_Required action_.
List every line below containing "pixels".

(Recorded data)
****************************************

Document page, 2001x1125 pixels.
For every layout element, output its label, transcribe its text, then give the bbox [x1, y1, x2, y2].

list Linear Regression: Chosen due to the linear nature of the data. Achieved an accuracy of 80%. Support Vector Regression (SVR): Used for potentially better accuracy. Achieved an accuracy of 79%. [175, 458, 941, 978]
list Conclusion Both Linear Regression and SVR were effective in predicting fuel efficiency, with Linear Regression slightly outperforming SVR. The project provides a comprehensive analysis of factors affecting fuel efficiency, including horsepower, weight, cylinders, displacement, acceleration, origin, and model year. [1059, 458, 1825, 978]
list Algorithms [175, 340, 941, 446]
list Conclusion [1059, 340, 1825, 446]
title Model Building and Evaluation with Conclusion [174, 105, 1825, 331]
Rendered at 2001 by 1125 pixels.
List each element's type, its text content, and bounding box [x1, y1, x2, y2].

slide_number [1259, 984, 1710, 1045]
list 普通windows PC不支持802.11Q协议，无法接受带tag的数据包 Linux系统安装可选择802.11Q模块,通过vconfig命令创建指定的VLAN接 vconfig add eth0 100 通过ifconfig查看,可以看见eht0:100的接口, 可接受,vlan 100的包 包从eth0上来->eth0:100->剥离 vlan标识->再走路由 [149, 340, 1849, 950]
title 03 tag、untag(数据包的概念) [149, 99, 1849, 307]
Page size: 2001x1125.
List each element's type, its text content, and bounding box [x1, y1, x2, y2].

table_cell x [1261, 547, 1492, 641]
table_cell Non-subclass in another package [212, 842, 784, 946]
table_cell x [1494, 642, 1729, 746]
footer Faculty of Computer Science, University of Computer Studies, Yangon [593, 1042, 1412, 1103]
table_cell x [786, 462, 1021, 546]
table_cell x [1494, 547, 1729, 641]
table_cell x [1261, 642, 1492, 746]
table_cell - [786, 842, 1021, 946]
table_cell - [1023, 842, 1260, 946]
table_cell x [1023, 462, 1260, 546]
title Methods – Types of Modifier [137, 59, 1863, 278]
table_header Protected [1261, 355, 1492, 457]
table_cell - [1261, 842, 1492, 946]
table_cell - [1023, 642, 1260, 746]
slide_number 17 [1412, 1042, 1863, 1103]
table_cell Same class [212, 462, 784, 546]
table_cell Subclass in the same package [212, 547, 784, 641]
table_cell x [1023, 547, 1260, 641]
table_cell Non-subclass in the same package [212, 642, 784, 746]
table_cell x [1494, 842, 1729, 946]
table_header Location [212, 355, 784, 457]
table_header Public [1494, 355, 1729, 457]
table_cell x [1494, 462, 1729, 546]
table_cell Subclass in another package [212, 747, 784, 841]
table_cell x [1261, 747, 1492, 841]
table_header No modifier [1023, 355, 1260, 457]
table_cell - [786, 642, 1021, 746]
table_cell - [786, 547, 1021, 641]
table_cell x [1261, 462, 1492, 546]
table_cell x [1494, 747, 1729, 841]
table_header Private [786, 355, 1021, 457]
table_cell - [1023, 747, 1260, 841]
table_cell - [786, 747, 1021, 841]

****************************************

_Written answer_.
Document page, 2001x1125 pixels.
Rendered at 2001 by 1125 pixels.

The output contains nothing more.